In atemloser Hektik

- Um das, was von ihm erwartet wird, hat sich Peter Hein nie wirklich gekümmert. 1980 hatte seine Gruppe Fehlfarben mit ihrer Debüt-LP "Monarchie und Alltag" den frühen und einsamen Höhepunkt der Neuen Deutschen Welle markiert, da verließ der Sänger und Texter die Band, um fortan beim Drucker- und Kopierkonzern Rank Xerox sein Brot zu erwerben.

Seit 2002 sind Fehlfarben wieder da, und es hat sich nicht viel geändert: Sie zeigen, dass Pop und intelligente Texte sich in Deutschland nicht automatisch ausschließen. Auf der jüngsten Veröffentlichung lassen sie so unterschiedliche Verehrer wie Dirk von Lowtzow von der Band Tocotronic, Helge Schneider und Herbert Grönemeyer ihre Songs singen, in die Münchner Muffathalle kommen sie anlässlich ihrer "Geburtstag vergessen"-Tour - und der Düsseldorfer Hein zeigt sich als rheinische Frohnatur.

Munter plappert er auf sein Publikum ein, hüpft wie ein grinsender Derwisch, doch wenn er singt, tut er dies mit der gleichen atemlosen Hektik, mit der diese Musik damals wie heute absolut in die Zeit passte. Ängste und Zwänge nicht nur Jugendlicher werden hier verhandelt ("Was ich haben will, das krieg ich nicht/ Und was ich kriegen kann, das gefällt mir nicht"), Geschichten aus dem täglichen Sterben, während Gitarrist Thomas Schwebel und Kollegen die Nervenenden mit dem Rasenmäher trimmen.

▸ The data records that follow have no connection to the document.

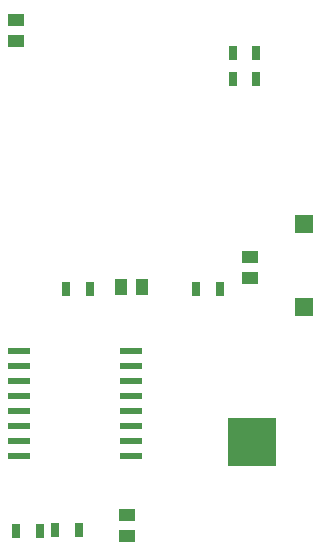
<source format=gtp>
%FSTAX25Y25*%
%MOIN*%
%SFA1B1*%

%IPPOS*%
%ADD18R,0.057000X0.044000*%
%ADD19R,0.031500X0.051180*%
%ADD20R,0.044000X0.057000*%
%ADD21R,0.074000X0.021000*%
%ADD22R,0.159840X0.159840*%
%ADD23R,0.062990X0.062990*%
%LNriver_level_sensor_datalogger-1*%
%LPD*%
G54D18*
X0262271Y0106954D03*
Y0099854D03*
X01842Y018595D03*
Y017885D03*
X02212Y001385D03*
Y002095D03*
G54D19*
X0192037Y00155D03*
X0184163D03*
X0197263Y00158D03*
X0205137D03*
X0200763Y00964D03*
X0208637D03*
X0256363Y01749D03*
X0264237D03*
Y01663D03*
X0256363D03*
X0252137Y00964D03*
X0244263D03*
G54D20*
X021915Y00969D03*
X022625D03*
G54D21*
X018525Y00406D03*
Y00456D03*
Y00506D03*
Y00556D03*
Y00606D03*
Y00656D03*
Y00706D03*
Y00756D03*
X022255D03*
Y00706D03*
Y00656D03*
Y00606D03*
Y00556D03*
Y00506D03*
Y00456D03*
Y00406D03*
G54D22*
X0262665Y0045136D03*
G54D23*
X02802Y0117916D03*
Y0090357D03*
M02*
</source>
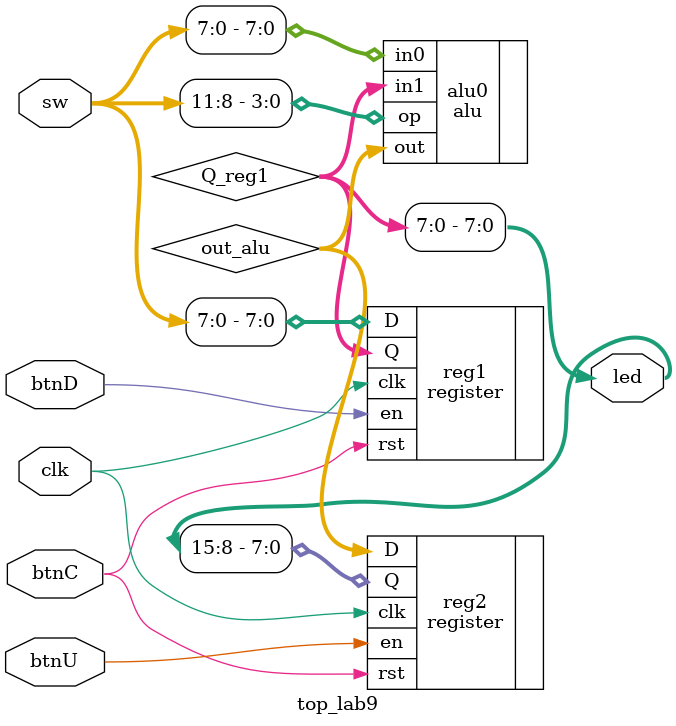
<source format=sv>
`timescale 1ns / 1ps


module top_lab9(
    input btnU,
    input btnD,
    input [11:0] sw,
    input clk,
    input btnC,
    output [15:0] led
    );
    
    wire [7:0] Q_reg1, out_alu;
    
    register #(.N(8)) reg1(
        .D(sw[7:0]), .en(btnD), .clk(clk), .rst(btnC), 
        .Q(Q_reg1)
    );
    
    alu #(.N(8)) alu0 (
        .in1(Q_reg1), .in0(sw[7:0]), .op(sw[11:8]),
        .out(out_alu)
    );
    
    register #(.N(8)) reg2(
        .D(out_alu), .en(btnU), .clk(clk), .rst(btnC), 
        .Q(led[15:8])
    );
    
    assign led[7:0] = Q_reg1;
    
endmodule

</source>
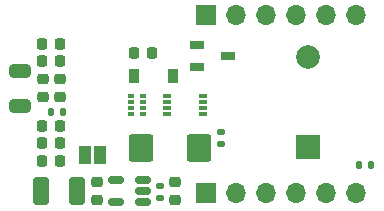
<source format=gbs>
%TF.GenerationSoftware,KiCad,Pcbnew,(6.0.7)*%
%TF.CreationDate,2022-08-25T13:01:18+08:00*%
%TF.ProjectId,T12_SolderingStationScreen,5431325f-536f-46c6-9465-72696e675374,rev?*%
%TF.SameCoordinates,Original*%
%TF.FileFunction,Soldermask,Bot*%
%TF.FilePolarity,Negative*%
%FSLAX45Y45*%
G04 Gerber Fmt 4.5, Leading zero omitted, Abs format (unit mm)*
G04 Created by KiCad (PCBNEW (6.0.7)) date 2022-08-25 13:01:18*
%MOMM*%
%LPD*%
G01*
G04 APERTURE LIST*
G04 Aperture macros list*
%AMRoundRect*
0 Rectangle with rounded corners*
0 $1 Rounding radius*
0 $2 $3 $4 $5 $6 $7 $8 $9 X,Y pos of 4 corners*
0 Add a 4 corners polygon primitive as box body*
4,1,4,$2,$3,$4,$5,$6,$7,$8,$9,$2,$3,0*
0 Add four circle primitives for the rounded corners*
1,1,$1+$1,$2,$3*
1,1,$1+$1,$4,$5*
1,1,$1+$1,$6,$7*
1,1,$1+$1,$8,$9*
0 Add four rect primitives between the rounded corners*
20,1,$1+$1,$2,$3,$4,$5,0*
20,1,$1+$1,$4,$5,$6,$7,0*
20,1,$1+$1,$6,$7,$8,$9,0*
20,1,$1+$1,$8,$9,$2,$3,0*%
G04 Aperture macros list end*
%ADD10RoundRect,0.225000X0.250000X-0.225000X0.250000X0.225000X-0.250000X0.225000X-0.250000X-0.225000X0*%
%ADD11RoundRect,0.225000X-0.250000X0.225000X-0.250000X-0.225000X0.250000X-0.225000X0.250000X0.225000X0*%
%ADD12RoundRect,0.225000X0.225000X0.250000X-0.225000X0.250000X-0.225000X-0.250000X0.225000X-0.250000X0*%
%ADD13R,1.700000X1.700000*%
%ADD14O,1.700000X1.700000*%
%ADD15RoundRect,0.135000X-0.135000X-0.185000X0.135000X-0.185000X0.135000X0.185000X-0.135000X0.185000X0*%
%ADD16R,1.220000X0.650000*%
%ADD17RoundRect,0.135000X0.185000X-0.135000X0.185000X0.135000X-0.185000X0.135000X-0.185000X-0.135000X0*%
%ADD18R,0.800000X0.300000*%
%ADD19R,0.900000X1.200000*%
%ADD20RoundRect,0.135000X0.135000X0.185000X-0.135000X0.185000X-0.135000X-0.185000X0.135000X-0.185000X0*%
%ADD21RoundRect,0.150000X0.512500X0.150000X-0.512500X0.150000X-0.512500X-0.150000X0.512500X-0.150000X0*%
%ADD22R,1.000000X1.500000*%
%ADD23RoundRect,0.135000X-0.185000X0.135000X-0.185000X-0.135000X0.185000X-0.135000X0.185000X0.135000X0*%
%ADD24RoundRect,0.250000X0.650000X-0.325000X0.650000X0.325000X-0.650000X0.325000X-0.650000X-0.325000X0*%
%ADD25R,2.000000X2.000000*%
%ADD26C,2.000000*%
%ADD27RoundRect,0.250000X0.412500X0.925000X-0.412500X0.925000X-0.412500X-0.925000X0.412500X-0.925000X0*%
%ADD28RoundRect,0.250000X-0.787500X-0.925000X0.787500X-0.925000X0.787500X0.925000X-0.787500X0.925000X0*%
%ADD29R,0.500000X0.320000*%
G04 APERTURE END LIST*
D10*
%TO.C,C8*%
X9963220Y-12386340D03*
X9963220Y-12231340D03*
%TD*%
D11*
%TO.C,C2*%
X10934700Y-13103860D03*
X10934700Y-13258860D03*
%TD*%
D12*
%TO.C,C10*%
X10744860Y-12009120D03*
X10589860Y-12009120D03*
%TD*%
D13*
%TO.C,J2*%
X11201360Y-11686460D03*
D14*
X11455360Y-11686460D03*
X11709360Y-11686460D03*
X11963360Y-11686460D03*
X12217360Y-11686460D03*
X12471360Y-11686460D03*
%TD*%
D15*
%TO.C,R3*%
X12499140Y-12956540D03*
X12601140Y-12956540D03*
%TD*%
D12*
%TO.C,C12*%
X9965720Y-12776200D03*
X9810720Y-12776200D03*
%TD*%
D16*
%TO.C,Q1*%
X11126280Y-12132060D03*
X11126280Y-11942060D03*
X11388280Y-12037060D03*
%TD*%
D17*
%TO.C,R2*%
X11325860Y-12778940D03*
X11325860Y-12676940D03*
%TD*%
D18*
%TO.C,U2*%
X11178600Y-12378620D03*
X11178600Y-12428620D03*
X11178600Y-12478620D03*
X11178600Y-12528620D03*
X10868600Y-12528620D03*
X10868600Y-12478620D03*
X10868600Y-12428620D03*
X10868600Y-12378620D03*
%TD*%
D12*
%TO.C,C5*%
X9965720Y-11932920D03*
X9810720Y-11932920D03*
%TD*%
D19*
%TO.C,D1*%
X10919360Y-12202160D03*
X10589360Y-12202160D03*
%TD*%
D12*
%TO.C,C11*%
X9965720Y-12628880D03*
X9810720Y-12628880D03*
%TD*%
D20*
%TO.C,R4*%
X9994220Y-12506960D03*
X9892220Y-12506960D03*
%TD*%
D21*
%TO.C,U1*%
X10669990Y-13086360D03*
X10669990Y-13181360D03*
X10669990Y-13276360D03*
X10442490Y-13276360D03*
X10442490Y-13086360D03*
%TD*%
D22*
%TO.C,JP1*%
X10176280Y-12875260D03*
X10306280Y-12875260D03*
%TD*%
D23*
%TO.C,R1*%
X10812780Y-13135240D03*
X10812780Y-13237240D03*
%TD*%
D24*
%TO.C,C7*%
X9624060Y-12456340D03*
X9624060Y-12161340D03*
%TD*%
D10*
%TO.C,C9*%
X9817100Y-12386340D03*
X9817100Y-12231340D03*
%TD*%
D25*
%TO.C,BZ1*%
X12062460Y-12805680D03*
D26*
X12062460Y-12045680D03*
%TD*%
D12*
%TO.C,C13*%
X9965720Y-12923520D03*
X9810720Y-12923520D03*
%TD*%
D27*
%TO.C,C3*%
X10110550Y-13177520D03*
X9803050Y-13177520D03*
%TD*%
D13*
%TO.C,J1*%
X11198820Y-13197800D03*
D14*
X11452820Y-13197800D03*
X11706820Y-13197800D03*
X11960820Y-13197800D03*
X12214820Y-13197800D03*
X12468820Y-13197800D03*
%TD*%
D28*
%TO.C,C1*%
X10652610Y-12819380D03*
X11145110Y-12819380D03*
%TD*%
D29*
%TO.C,RN1*%
X10569360Y-12528620D03*
X10569360Y-12478620D03*
X10569360Y-12428620D03*
X10569360Y-12378620D03*
X10669360Y-12378620D03*
X10669360Y-12428620D03*
X10669360Y-12478620D03*
X10669360Y-12528620D03*
%TD*%
D12*
%TO.C,C6*%
X9965720Y-12082780D03*
X9810720Y-12082780D03*
%TD*%
D11*
%TO.C,C4*%
X10276840Y-13103860D03*
X10276840Y-13258860D03*
%TD*%
M02*

</source>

Den alten Hit "Ein Jahr (Es geht voran)" verschludern sie inmitten von neuen Songs, die allesamt Hits sein sollten - "Der Club der schönen Mütter" etwa, "Die kleine Geldwäscherei" oder "Ironie 2010". "Gar nicht schlecht für 'ne deutsche Band, was?", fragt Hein am Ende. Stimmt. Und es scheint, als bliebe sie uns diesmal länger erhalten. Hein hat seinen Job bei Rank Xerox unlängst verloren - auch das passt in unsere Zeit.